That worked! I guess the registry got messed up when installing the DIVX program but removing the program didnt do the trick. Thanks a lot!!


----------



## JohnWill (Oct 19, 2002)

Glad you got it sorted out.


----------



## arvidcarlander (Dec 17, 2006)

Excellent! I had a similar problem with CDs/DVDs not working after running out of space on C while burning CDs. Guess my registry was corrupt. Your script fixed it first time - I am most grateful.

Now I just need to get napster light working again - it failed at the same time claiming my rights management information is missing.

-Arvid


----------



## JohnWill (Oct 19, 2002)

I don't know about Napser, I'm the CD/DVD expert. 

I'd suggest maybe trying to uninstall it entirely, then install it again.


----------



## rlee33 (Dec 18, 2006)

I read your solution and it worked for me too. I also installed divx software and I guess that is what corrupted the registry. Now my Nero program works perfectly with both cd and dvd burners. All I have to figure out is how to get Roxio 7 to see them. It thinks there are no burners in my computer.

Thanks again for the help.


----------



## JohnWill (Oct 19, 2002)

It's a very common issue, why do you think I have that canned message ready?


----------



## Zingy1 (Sep 30, 2005)

My thanks to you as well, John! I'd spoken to an eMachine tech who told me to reseat the cable. Did that. No solution. I read somewhere else that a system restore had corrected the problem for someone. Tried that. No solution. Your instructions did the trick. I'll come here first next time.


----------



## JohnWill (Oct 19, 2002)

Boy, I got about four with this post, glad it was so effective.


----------



## GLSmyth (Dec 30, 2006)

Well, make that a fifth, as I was pointed to this message and it worked for me. Thanks so much!

Cheers -

george


----------



## Crusher (Jan 6, 2007)

Thank you - it worked for me as well. 
My cd and dvd stopped being recognized (error code 37) sometime after christmas and today (JAN 06, 2007).
My suspicion is that ipod sofware played a part in it (ituneshelper.exe, ipodservice.exe and quicktime pro - quicktime has always given me trouble).
After a while, I asked Google the right question and was directed to the techguy. I followed your instructions and it works.

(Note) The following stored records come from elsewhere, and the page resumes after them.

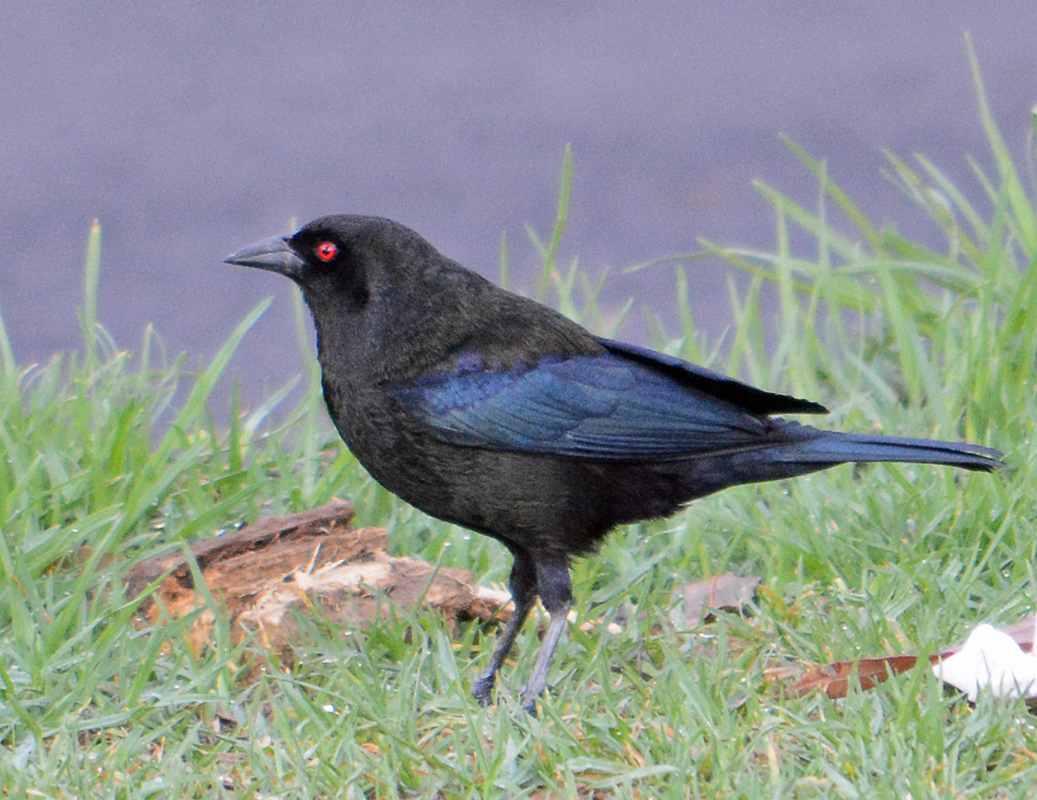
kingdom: Animalia
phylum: Chordata
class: Aves
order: Passeriformes
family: Icteridae
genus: Molothrus
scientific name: Molothrus aeneus
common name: Bronzed cowbird
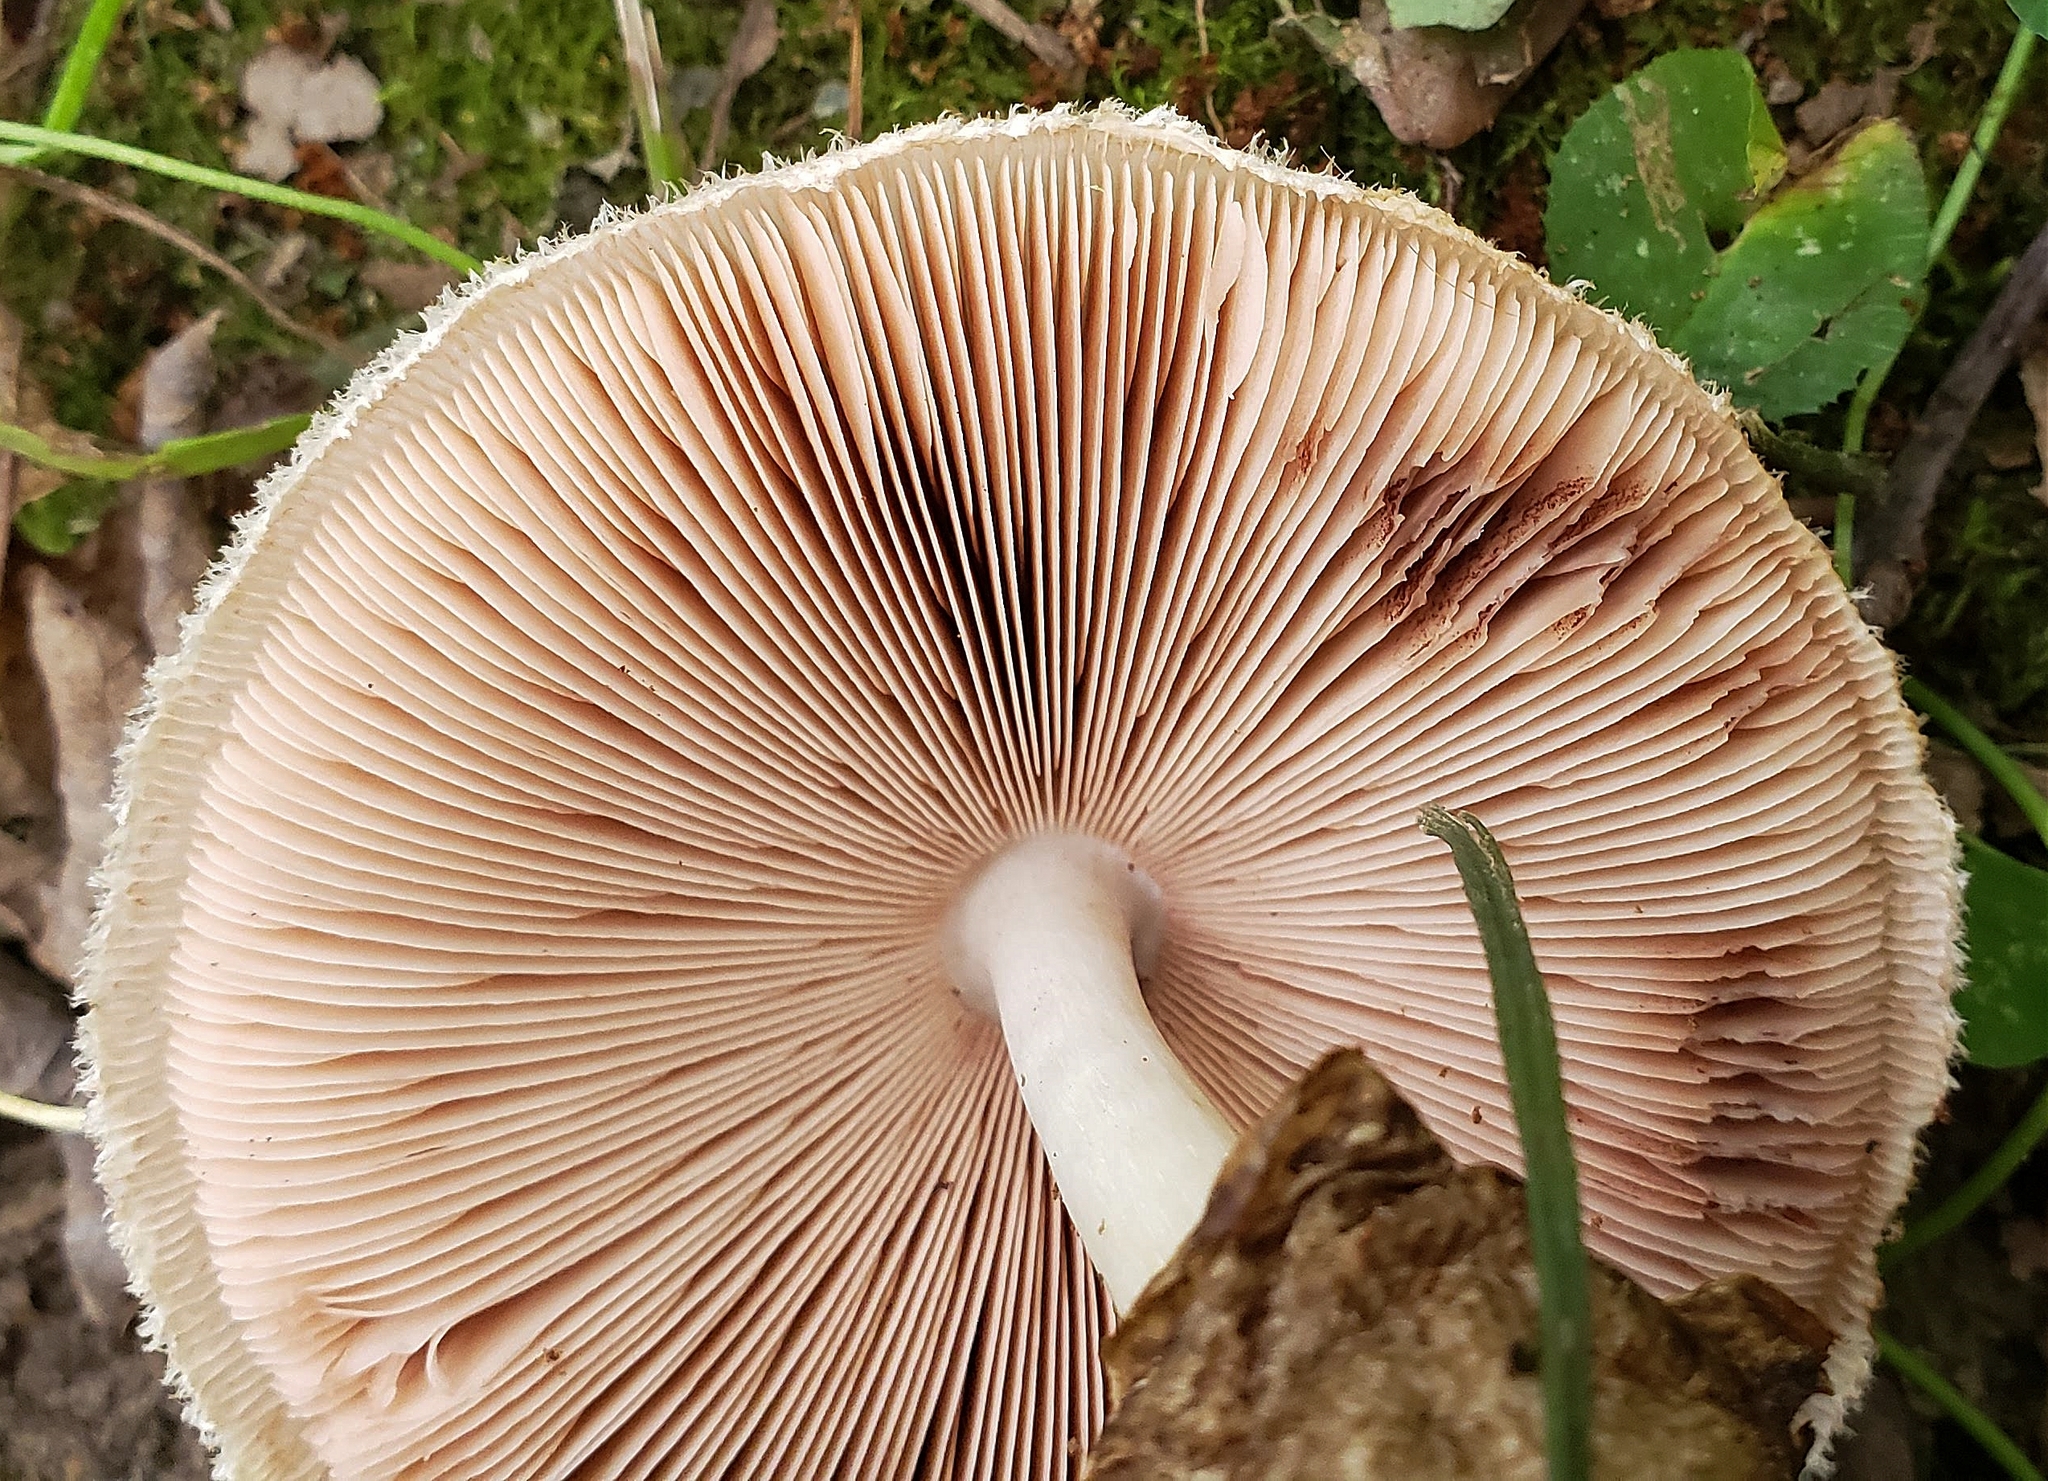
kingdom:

I registered to say thank you

Thank you

wl


----------



## JohnWill (Oct 19, 2002)

Glad one post was so helpful!


----------



## freda4 (Jan 12, 2007)

This is my first time on this site and forum. My problems seem similar to others. I have a Dell dimension 2300 Windows xp sp2 and have encountered problems since uninstalling Roxio easy creator 9. I have installed new hardware which is recognised by the bios, windows etc. I have two problems. The cd & DVD drives will only play audio and not read cd roms. Windows states wrong format, no error codes. My 3.52 floppy drive 1.44 cannot be read, written to or formatted in windows. I can however format it by using run, cmd and format from the c> prompt and give it a volume label. I am wondering if the regedit by JohnWill may fix the problem. Any suggestions are welcome please?


----------



## JohnWill (Oct 19, 2002)

You have a different issue. I'd try uninstalling both drives in Device Manager and rebooting. It couldn't hurt to fix the filters with my script, but I don't know that it'll help either.


----------



## freda4 (Jan 12, 2007)

The problem has been solved for me. My son disconnected the hard drive ribbon cable, inserted the Dell operating system CD and set the Bios to boot from CD only. The PC booted, he reconnected the hard drive, he then ran system repair and then service pack 2. The machine sprang into full and joyous life. I have chosen not to run the the notepad yet as all seems to be running OK. Thanks for all the help suggestions. I feel I shall be back on the forums soon.


----------



## JohnWill (Oct 19, 2002)

Glad you got it going.


----------